Let’s be very clear therefore about the difference between domination and anti-domination. While Middle Eastern ethnocracy has often had the character of resistance to cultural and political aspects of underlying religious imperialism is it essential however to understand that religious imperialism is the foundational problem to the many severe issues specific to the Middle East. The mindset of domination is however ultimately an obstacle on the path to a union leading towards a unified Aramaic linguistic state of greater Aram. Just as the unification of the three polities of the future unified Kurdistan is necessarily based on reciprocal respect so must the unification of the future unified Aram be no less based on reciprocal respect as well.

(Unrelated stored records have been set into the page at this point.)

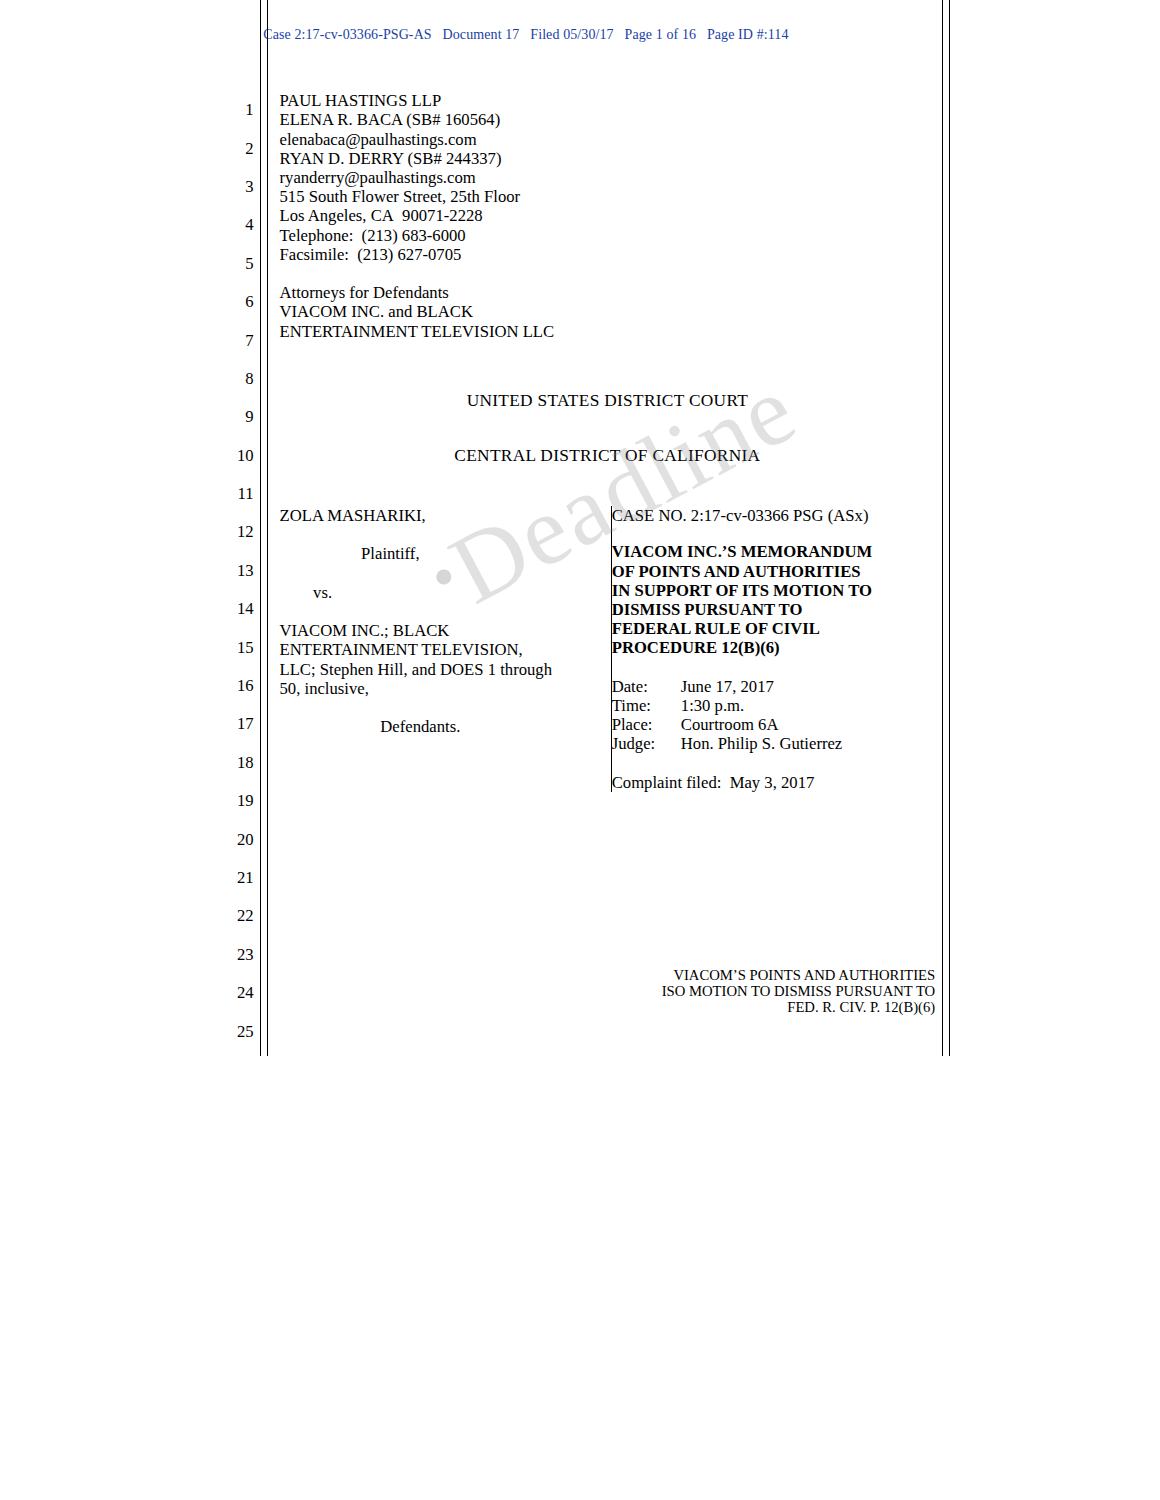Case 2:17-cv-03366-PSG-AS Document 17 Filed 05/30/17 Page 1 of 16 Page ID #:114
1
2
3
4
5
6
7
8
9
10
11
12
13
14
15
16
17
18
19
20
21
22
23
24
25
26
27
28
PAUL HASTINGS LLP
ELENA R. BACA (SB# 160564)
elenabaca@paulhastings.com
RYAN D. DERRY (SB# 244337)
ryanderry@paulhastings.com
515 South Flower Street, 25th Floor
Los Angeles, CA 90071-2228
Telephone: (213) 683-6000
Facsimile: (213) 627-0705
Attorneys for Defendants
VIACOM INC. and BLACK
ENTERTAINMENT TELEVISION LLC
UNITED STATES DISTRICT COURT
CENTRAL DISTRICT OF CALIFORNIA
| ZOLA MASHARIKI, Plaintiff, vs. VIACOM INC.; BLACK ENTERTAINMENT TELEVISION, LLC; Stephen Hill, and DOES 1 through 50, inclusive, Defendants. | CASE NO. 2:17-cv-03366 PSG (ASx) Viacom Inc.’s Memorandum of Points and Authorities in Support of Its Motion to Dismiss Pursuant to Federal Rule of Civil Procedure 12(b)(6) Date: June 17, 2017 Time: 1:30 p.m. Place: Courtroom 6A Judge: Hon. Philip S. Gutierrez Complaint filed: May 3, 2017 |
Deadline
Viacom’s Points and Authorities
ISO Motion to Dismiss Pursuant to
Fed. R. Civ. P. 12(b)(6)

Alawites, Arameans and Yezidis are surviving inheritors of both Aramaic civilization and Median Judaism and so the path to successful coexistence of liberal-democratic open society goes through partnership and mutual respect of non-domination without the presence of religious imperialism. Israel continues to play an essential diplomatic role in the triple political project leading towards an officially bilingual Kurdish/Zazaki linguistic state of unified Kurdistan just as Israel will necessarily have an essential diplomatic role in the triple political project leading towards a unified linguistic state of greater Aram. There are many challenges ahead and working together in mutual respect for the best interests of every people in the region and beyond is clearly the appropriate and indeed the only working path ahead.